My new role as an evaluator finds me doing a lot of things that I’m hard pressed to chronicle as I once did for my work in the library world. In part, I think it’s because I spend a great deal of time learning new things and/or putting newly learned skills into action. It takes time and energy that ultimately takes away from my abilities to come up with interesting musings for this blog. That said, I’m not about to give up my blogging habit. It means too much to me. After lots of thinking about how to revitalize it, the thought came to me to take Austin’s advice and steal an idea … from him!

Thus, I’ve decided to shift the pattern of own blog a bit – at least for awhile – and turn it into a way to share with you, my readers and followers, some of the cool and interesting and inspiring and, dare I hope, helpful things that I come across weekly in my work and play. So here we go … here are a few things from the past several weeks (I’m cheating already, but it’s the start of a new thing and thus allowed). Enjoy!

  1. It only seems fair that I give a tip of the hat to Mr.
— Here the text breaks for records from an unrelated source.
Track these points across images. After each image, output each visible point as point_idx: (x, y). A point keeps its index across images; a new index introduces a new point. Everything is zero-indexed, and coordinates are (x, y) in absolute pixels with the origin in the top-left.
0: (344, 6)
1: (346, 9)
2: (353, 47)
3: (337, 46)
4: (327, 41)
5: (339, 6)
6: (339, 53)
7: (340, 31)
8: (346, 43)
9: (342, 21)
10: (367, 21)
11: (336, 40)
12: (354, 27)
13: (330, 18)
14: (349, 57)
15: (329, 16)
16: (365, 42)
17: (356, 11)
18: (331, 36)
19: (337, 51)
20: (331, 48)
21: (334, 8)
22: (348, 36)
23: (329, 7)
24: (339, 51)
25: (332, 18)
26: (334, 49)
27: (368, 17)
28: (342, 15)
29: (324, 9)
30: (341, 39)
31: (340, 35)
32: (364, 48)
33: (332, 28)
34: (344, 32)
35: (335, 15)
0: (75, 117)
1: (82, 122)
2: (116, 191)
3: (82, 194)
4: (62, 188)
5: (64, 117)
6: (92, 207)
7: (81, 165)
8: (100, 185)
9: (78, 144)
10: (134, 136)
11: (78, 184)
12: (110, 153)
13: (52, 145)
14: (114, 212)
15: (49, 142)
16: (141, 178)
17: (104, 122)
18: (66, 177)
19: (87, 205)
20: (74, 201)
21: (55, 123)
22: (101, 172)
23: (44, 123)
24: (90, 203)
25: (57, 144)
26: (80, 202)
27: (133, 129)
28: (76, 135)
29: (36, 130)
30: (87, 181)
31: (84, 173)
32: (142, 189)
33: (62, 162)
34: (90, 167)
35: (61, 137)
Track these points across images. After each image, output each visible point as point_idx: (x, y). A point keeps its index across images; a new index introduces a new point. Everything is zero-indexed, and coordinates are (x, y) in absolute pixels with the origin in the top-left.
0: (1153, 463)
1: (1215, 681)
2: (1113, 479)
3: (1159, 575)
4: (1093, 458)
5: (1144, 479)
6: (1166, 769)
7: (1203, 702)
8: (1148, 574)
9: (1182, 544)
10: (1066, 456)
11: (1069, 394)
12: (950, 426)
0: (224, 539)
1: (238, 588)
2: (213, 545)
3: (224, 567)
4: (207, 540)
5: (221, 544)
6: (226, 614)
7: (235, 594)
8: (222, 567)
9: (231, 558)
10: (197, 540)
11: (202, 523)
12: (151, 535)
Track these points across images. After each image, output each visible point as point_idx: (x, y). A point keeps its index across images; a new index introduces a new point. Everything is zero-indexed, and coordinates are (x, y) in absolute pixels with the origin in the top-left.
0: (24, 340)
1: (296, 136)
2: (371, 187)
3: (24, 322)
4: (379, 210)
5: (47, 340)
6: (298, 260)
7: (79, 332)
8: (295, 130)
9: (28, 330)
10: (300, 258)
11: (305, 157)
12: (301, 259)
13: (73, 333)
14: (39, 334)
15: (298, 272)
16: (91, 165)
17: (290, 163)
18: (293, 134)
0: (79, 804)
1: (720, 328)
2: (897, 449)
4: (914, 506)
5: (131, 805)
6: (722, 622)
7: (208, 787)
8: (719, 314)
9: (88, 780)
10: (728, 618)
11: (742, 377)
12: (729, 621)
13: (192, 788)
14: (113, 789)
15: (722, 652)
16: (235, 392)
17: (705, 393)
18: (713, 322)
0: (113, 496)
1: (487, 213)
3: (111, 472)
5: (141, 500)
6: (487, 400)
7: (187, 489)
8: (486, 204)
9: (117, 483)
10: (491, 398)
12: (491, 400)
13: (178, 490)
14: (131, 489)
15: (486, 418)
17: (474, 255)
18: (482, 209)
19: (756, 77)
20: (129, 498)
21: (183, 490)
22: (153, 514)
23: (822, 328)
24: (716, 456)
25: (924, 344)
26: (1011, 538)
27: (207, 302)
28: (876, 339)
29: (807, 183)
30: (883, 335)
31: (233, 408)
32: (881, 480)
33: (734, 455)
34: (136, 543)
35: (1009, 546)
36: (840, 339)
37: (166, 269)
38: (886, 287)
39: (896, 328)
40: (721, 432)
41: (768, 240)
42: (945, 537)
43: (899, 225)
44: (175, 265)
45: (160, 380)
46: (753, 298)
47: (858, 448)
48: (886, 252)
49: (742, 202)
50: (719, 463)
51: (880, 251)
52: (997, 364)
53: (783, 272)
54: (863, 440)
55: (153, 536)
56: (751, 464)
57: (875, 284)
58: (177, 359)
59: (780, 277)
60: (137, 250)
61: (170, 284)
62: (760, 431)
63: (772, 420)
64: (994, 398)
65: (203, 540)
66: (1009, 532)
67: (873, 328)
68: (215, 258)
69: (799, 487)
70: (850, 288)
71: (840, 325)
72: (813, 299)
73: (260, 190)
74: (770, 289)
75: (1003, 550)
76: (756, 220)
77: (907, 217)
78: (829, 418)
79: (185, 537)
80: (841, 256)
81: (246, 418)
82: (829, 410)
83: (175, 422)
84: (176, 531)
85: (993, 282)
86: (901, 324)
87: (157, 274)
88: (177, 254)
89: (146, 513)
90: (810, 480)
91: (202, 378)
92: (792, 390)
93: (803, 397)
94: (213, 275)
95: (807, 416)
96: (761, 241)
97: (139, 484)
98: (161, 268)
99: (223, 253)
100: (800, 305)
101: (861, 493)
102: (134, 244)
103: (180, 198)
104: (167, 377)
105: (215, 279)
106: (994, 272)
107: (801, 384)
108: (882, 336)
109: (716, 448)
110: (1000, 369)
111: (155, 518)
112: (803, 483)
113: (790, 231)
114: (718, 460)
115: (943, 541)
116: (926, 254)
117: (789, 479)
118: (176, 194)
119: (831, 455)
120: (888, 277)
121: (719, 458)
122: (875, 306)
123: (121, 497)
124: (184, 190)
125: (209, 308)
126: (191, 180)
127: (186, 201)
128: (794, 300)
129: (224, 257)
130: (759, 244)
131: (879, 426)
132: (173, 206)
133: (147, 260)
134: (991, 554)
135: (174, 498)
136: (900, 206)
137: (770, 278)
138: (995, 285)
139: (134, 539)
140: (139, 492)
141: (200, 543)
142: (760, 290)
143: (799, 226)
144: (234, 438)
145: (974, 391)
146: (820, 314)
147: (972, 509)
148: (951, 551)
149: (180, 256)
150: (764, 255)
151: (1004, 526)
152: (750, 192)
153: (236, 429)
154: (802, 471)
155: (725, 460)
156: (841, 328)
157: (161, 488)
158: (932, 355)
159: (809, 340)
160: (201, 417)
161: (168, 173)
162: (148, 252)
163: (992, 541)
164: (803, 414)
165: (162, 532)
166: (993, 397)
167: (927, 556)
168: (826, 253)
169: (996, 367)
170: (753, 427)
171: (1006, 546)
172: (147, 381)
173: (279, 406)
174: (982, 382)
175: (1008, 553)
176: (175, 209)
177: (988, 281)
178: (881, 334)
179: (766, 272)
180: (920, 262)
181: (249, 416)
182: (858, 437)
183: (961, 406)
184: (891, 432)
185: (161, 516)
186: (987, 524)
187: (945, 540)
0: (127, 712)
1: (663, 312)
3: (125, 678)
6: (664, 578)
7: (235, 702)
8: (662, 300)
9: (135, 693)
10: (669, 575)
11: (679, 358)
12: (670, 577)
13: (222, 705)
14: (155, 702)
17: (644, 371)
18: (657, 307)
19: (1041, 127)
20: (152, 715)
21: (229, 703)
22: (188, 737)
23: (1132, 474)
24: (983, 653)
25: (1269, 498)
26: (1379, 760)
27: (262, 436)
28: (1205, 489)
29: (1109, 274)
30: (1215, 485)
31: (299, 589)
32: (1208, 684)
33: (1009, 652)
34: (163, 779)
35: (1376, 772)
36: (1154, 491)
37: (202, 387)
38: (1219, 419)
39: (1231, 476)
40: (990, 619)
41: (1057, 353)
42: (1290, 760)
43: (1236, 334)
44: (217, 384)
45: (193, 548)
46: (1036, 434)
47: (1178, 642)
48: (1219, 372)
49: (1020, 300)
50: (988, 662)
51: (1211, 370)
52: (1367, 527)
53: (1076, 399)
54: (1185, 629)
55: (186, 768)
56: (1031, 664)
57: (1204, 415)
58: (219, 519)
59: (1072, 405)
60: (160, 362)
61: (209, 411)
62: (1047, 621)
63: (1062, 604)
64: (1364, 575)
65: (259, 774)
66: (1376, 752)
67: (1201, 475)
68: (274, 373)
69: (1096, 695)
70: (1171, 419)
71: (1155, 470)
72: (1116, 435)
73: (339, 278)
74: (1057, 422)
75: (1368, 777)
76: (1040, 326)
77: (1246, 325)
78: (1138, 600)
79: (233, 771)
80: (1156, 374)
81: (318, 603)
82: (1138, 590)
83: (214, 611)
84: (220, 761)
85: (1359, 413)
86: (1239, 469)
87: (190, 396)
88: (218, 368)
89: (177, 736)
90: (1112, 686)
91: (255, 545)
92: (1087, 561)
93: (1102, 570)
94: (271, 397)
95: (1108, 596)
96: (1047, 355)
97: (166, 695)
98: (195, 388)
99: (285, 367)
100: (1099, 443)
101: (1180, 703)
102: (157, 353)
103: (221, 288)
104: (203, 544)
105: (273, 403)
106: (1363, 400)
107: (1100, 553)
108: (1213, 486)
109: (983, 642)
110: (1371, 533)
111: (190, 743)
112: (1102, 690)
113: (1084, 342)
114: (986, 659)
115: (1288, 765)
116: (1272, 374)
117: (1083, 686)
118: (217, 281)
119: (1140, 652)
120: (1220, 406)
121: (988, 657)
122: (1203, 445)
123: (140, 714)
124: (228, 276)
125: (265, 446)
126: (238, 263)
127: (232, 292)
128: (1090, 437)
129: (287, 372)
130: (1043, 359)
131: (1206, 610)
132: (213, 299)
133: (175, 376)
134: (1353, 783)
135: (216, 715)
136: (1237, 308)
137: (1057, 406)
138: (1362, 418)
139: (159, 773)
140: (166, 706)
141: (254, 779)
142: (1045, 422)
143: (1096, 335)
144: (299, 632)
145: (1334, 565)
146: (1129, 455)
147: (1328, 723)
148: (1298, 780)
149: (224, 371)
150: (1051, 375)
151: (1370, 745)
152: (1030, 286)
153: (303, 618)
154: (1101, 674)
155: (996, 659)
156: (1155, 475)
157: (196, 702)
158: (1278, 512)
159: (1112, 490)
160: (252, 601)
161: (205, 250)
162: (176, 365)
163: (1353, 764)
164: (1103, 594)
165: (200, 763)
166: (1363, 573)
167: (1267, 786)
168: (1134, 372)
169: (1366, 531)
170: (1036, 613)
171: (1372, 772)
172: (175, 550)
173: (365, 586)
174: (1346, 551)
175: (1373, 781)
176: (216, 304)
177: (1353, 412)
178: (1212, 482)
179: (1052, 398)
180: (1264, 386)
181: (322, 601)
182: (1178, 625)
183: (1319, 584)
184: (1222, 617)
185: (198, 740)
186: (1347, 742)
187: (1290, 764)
Kleon to start. Besides his books, I also enjoyed watching the video from a terrific talk that he gave to an audience at Google a few years ago. It’s a wonderful summary of his theory on stealing and some inspiring words to anyone seeking to get out of the way of themselves when it comes to creativity.
  2. Juice Analytics is a data analysis and design firm in Atlanta that provides visualization services to businesses and organizations. They also freely offer a number of great resources for learning these skills, including white papers, video tutorials, and the book, Data Fluency (not free, but well worth the $21.59 price tag for my Kindle version). One of the best resources on their freebie page is “30 Days to Data Storytelling,” a guide to … well, it’s pretty self-explanatory, isn’t it? It’s a list of videos, tutorials, articles, etc., a few a day for 30 days, to help you understand how to use data to tell your story. Good stuff.
  3. Back at the end of the summer, just as school was ready to gear up, Slate published a series of blog posts during one week under the banner, What Classes Should I Take? The list is fascinating and the posts very well written. Two that I liked in particular were, The Secret Technique for Learning How to Code: Step 1. Don’t Be Intimidated, by Victoria Fine, and What are the Odds: To Learn to Think Critically, Take a Statistics Class, by Laura Miller. These two are most relevant to anyone in the library, information, or evaluation worlds. I also found the advice to take Art History, Public Speaking, and No Class at All, quite valuable. The entire series was great.
  4. The Noun Project – Icons for Everything – is pure awesomeness. A gazillion free icons to drop and drag and plop into place OR inspire you to make your own.
  5. One thing that I do often in my job is doodle pictures to tell the story of a particular group of researchers or a research center. Fancy word, infographics. Since I started sharing some of these on this blog and other places, several colleagues and friends have asked for advice on tools to use to make them. I tend to draw my own in Illustrator and/or Powerpoint, but there’s a handy list of 10 Free Tools for Creating Infographics on the Creative Blog website.

Finally, I think I’d like to add one consistent thing for each of these lists/posts. I’m going to call it, What’s On My Desk Right Now. Right now, it’s this:

Visual Storytelling

Visual Storytelling: Inspiring a New Visual Language, edited by Klanten, Ehmann, & Schulze, and available through Gestalten. I learned about this book after stumbling upon an interview with Jonathan Corum, the graphics editor for science at the New York Times. He’s one of many featured in this book and I can’t wait to dive into it. Now. Lunchtime reading!